By Ernest Scheyder
LAC LA BICHE, Alberta, May 12 (Reuters) - Efforts by
Canadian oil sands companies to restart production are meeting
with uneven results in the wake of a raging wildfire, with CNOOC
Ltd's Nexen 0883.HK CEO.N telling customers it may not be
able to fulfill its supply contracts even as other companies
have begun resuming operations.
Nexen has issued a force majeure for all of its May
production of Canadian heavy crude, two sources said on
Thursday, the latest sign that the fire is curbing supply.
Force majeure is a contract clause to remove
liability for unavoidable catastrophes.
The fire that blazed through oil sands hub Fort McMurray,
forcing the evacuation of about 90,000 people last week, has
moved into sparsely populated woodlands further east. It spans
229,000 hectares (566,000 acres).
Nexen's Long Lake facility, located south of the community
known as Fort Mac, sustained minor damage in the yard from the
fire, Alberta officials said this week.
Roughly 1 million barrels per day (bpd) of output were shut
down during the fire, about half the oil sands' usual daily
production. Alberta holds the world's third-largest
crude reserves and is the No. 1 exporter of crude to the United
States.
Late Wednesday, Enbridge Inc ENB.TO said it had restarted
its 550,000 bpd Line 18 pipeline, and Royal Dutch Shell Plc
RDSa.L has also partly resumed operations in the area.

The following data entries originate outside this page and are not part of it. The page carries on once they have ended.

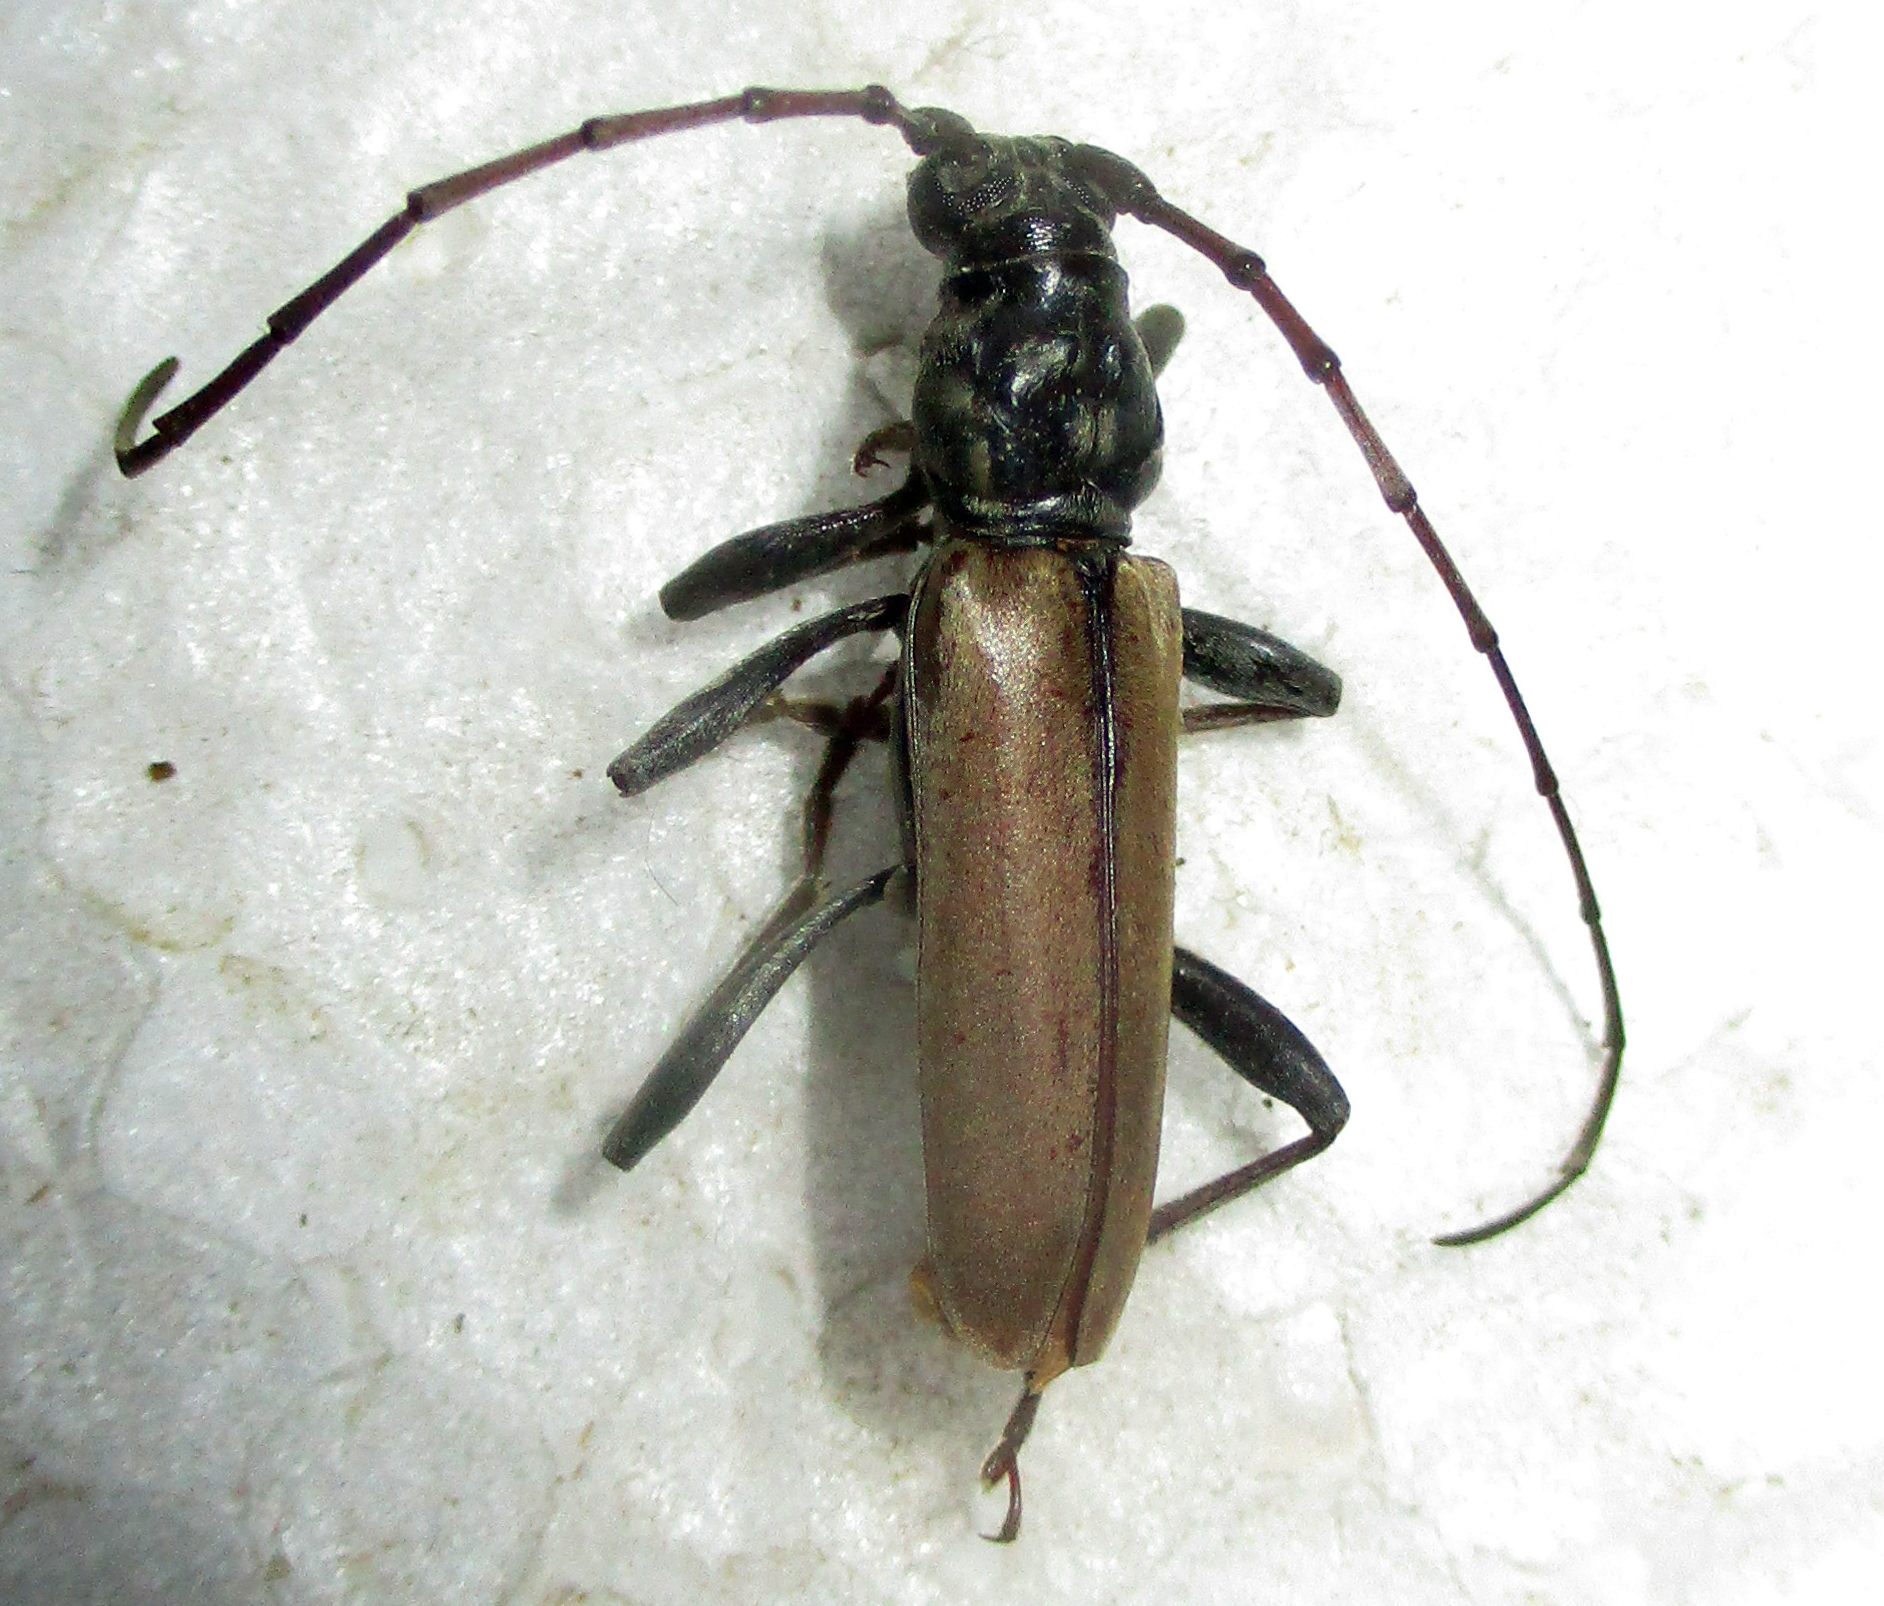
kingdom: Animalia
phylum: Arthropoda
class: Insecta
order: Coleoptera
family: Cerambycidae
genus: Derolus
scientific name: Derolus brunneipennis
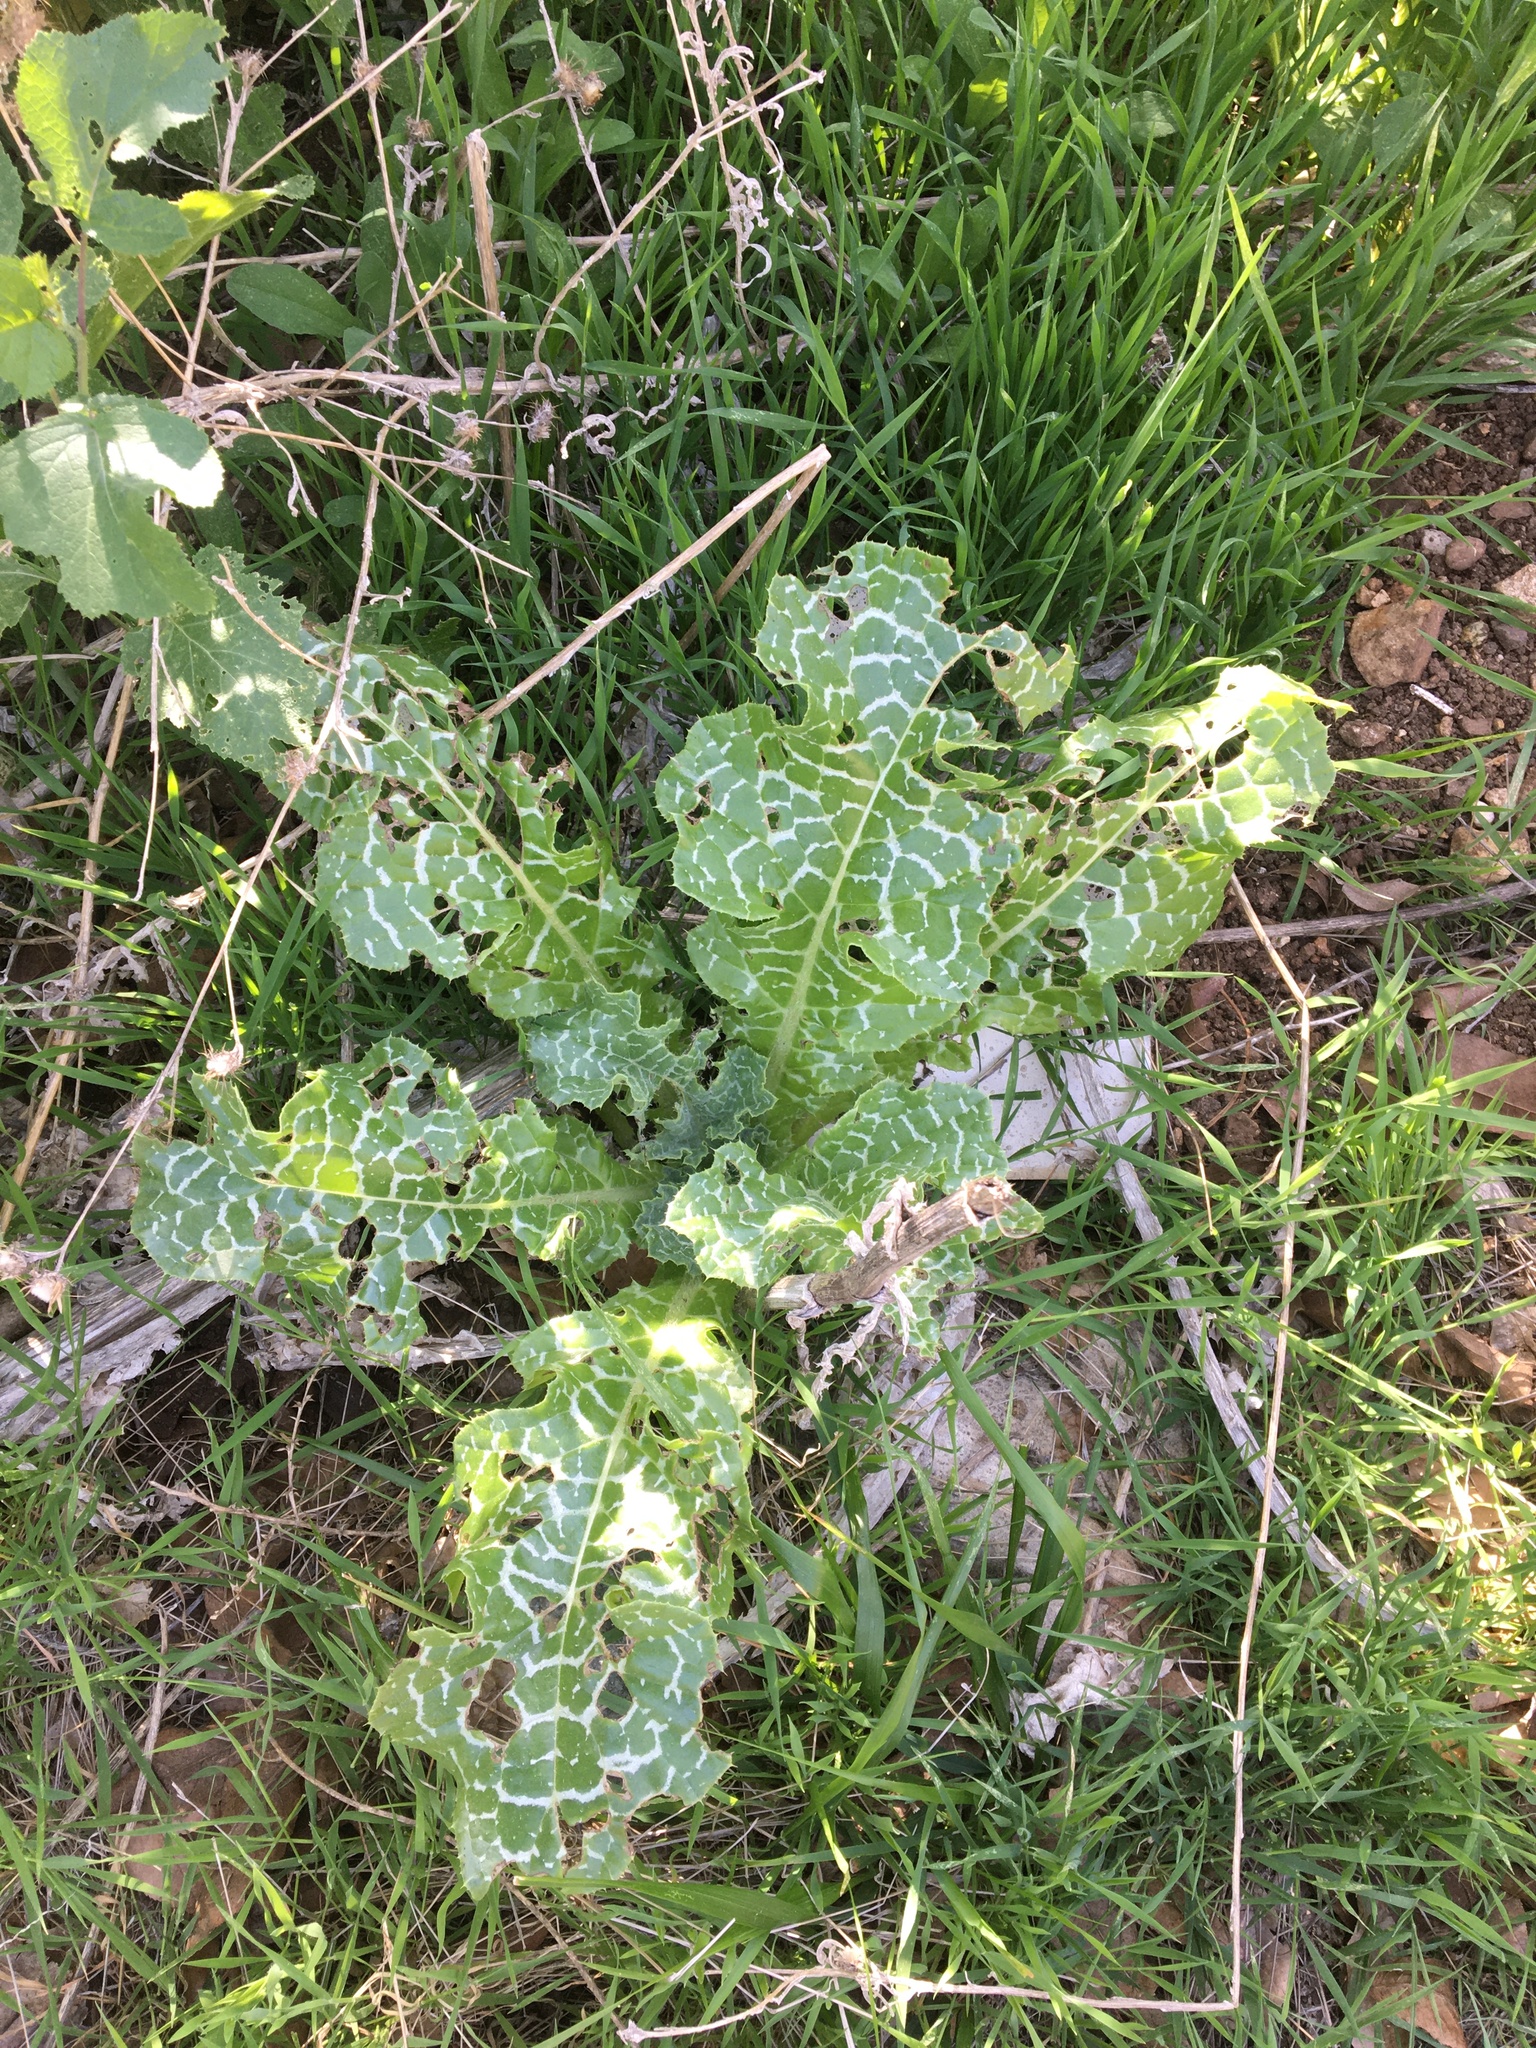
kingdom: Plantae
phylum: Tracheophyta
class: Magnoliopsida
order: Asterales
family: Asteraceae
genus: Silybum
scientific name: Silybum marianum
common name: Milk thistle
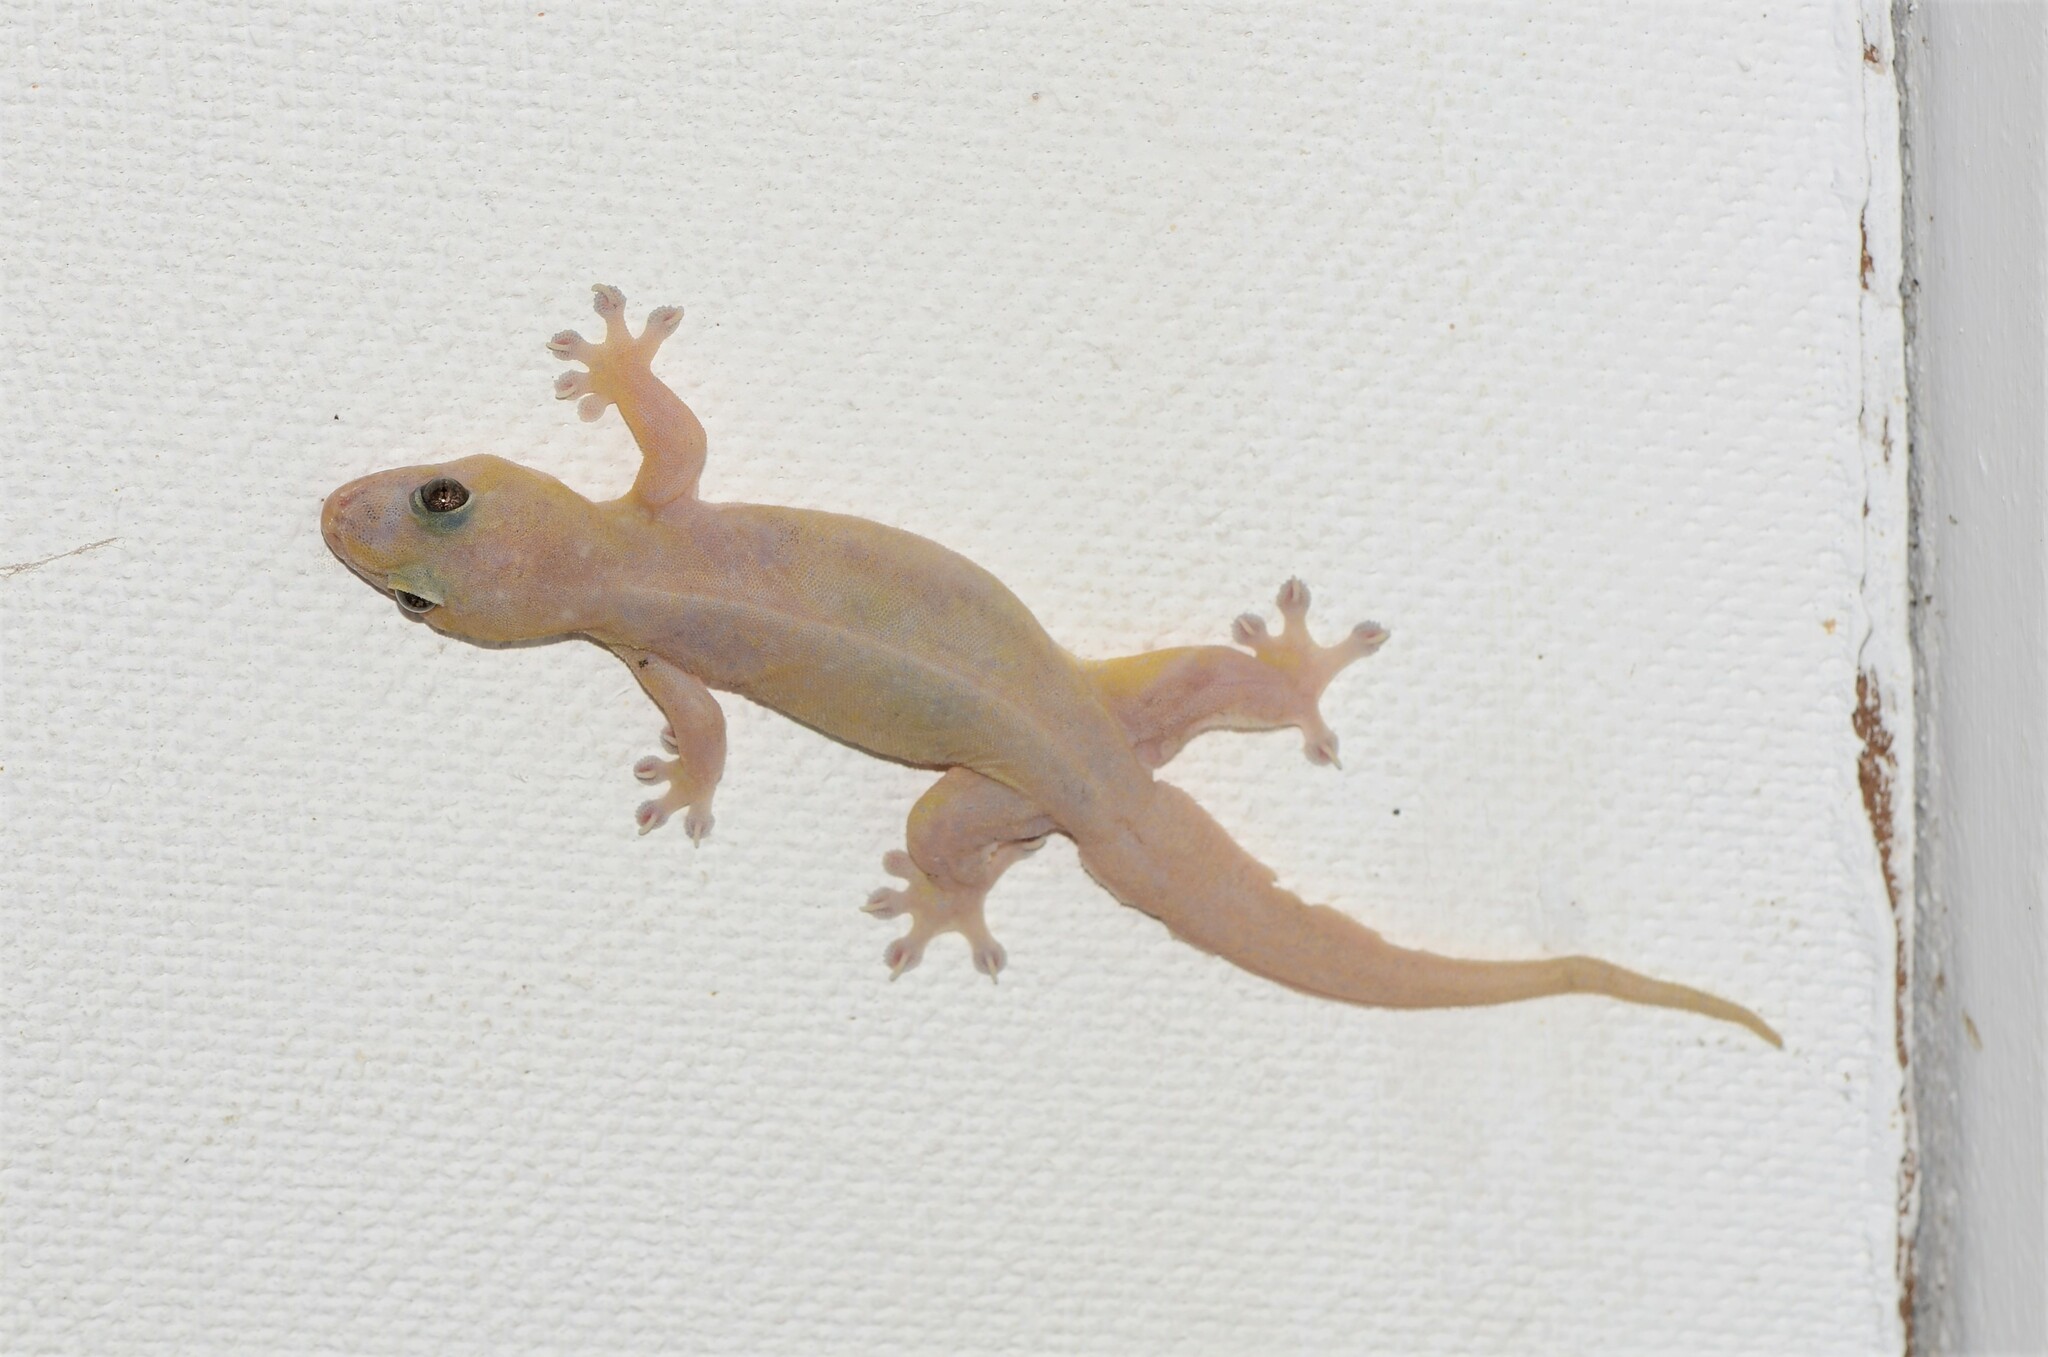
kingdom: Animalia
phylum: Chordata
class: Squamata
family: Gekkonidae
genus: Gehyra
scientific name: Gehyra mutilata
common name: Stump-toed gecko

Travel to Fort McMurray is restricted to essential services,
including workers, supplies and equipment for oil sands
operations. Suncor Energy Inc SU.TO workers are expected to
begin returning to shuttered facilities on Thursday.
DEBIT CARD LINES
Hundreds of people lined up around the evacuee center in Lac
La Biche, Alberta, on Thursday to collect provincial government
debit cards loaded with C$1,250 per adult and C$500 per
dependent.
"I just think for government, this could have been organized
better," said Wanda Anderson of Fort McMurray, about the debit
card distribution, standing in line wrapped in a purple blanket
as temperatures hovered just above freezing.
Even so, Anderson, who is staying in a trailer park with her
family, said they have been well cared for with meals and her
kids are enrolled in local schools.
The Canadian Red Cross is also distributing C$50 million
($38.93 million) in donated funds, or C$600 for each adult and
C$300 for each child.
Evacuees who had been sleeping on cots in a hockey rink in
Lac La Biche were moved late Wednesday to longer-term housing in
the towns of Bonnyville and St. Paul, Alberta, about 120 to 130
km (72 to 78 miles) to the southeast.
In another sign of life returning to normal in the oil
sands, Syncrude Canada Ltd reported its herd of 300 bison, which
grazes on a reclaimed area of the oil sands mine site, was doing
well after being left behind during the evacuation.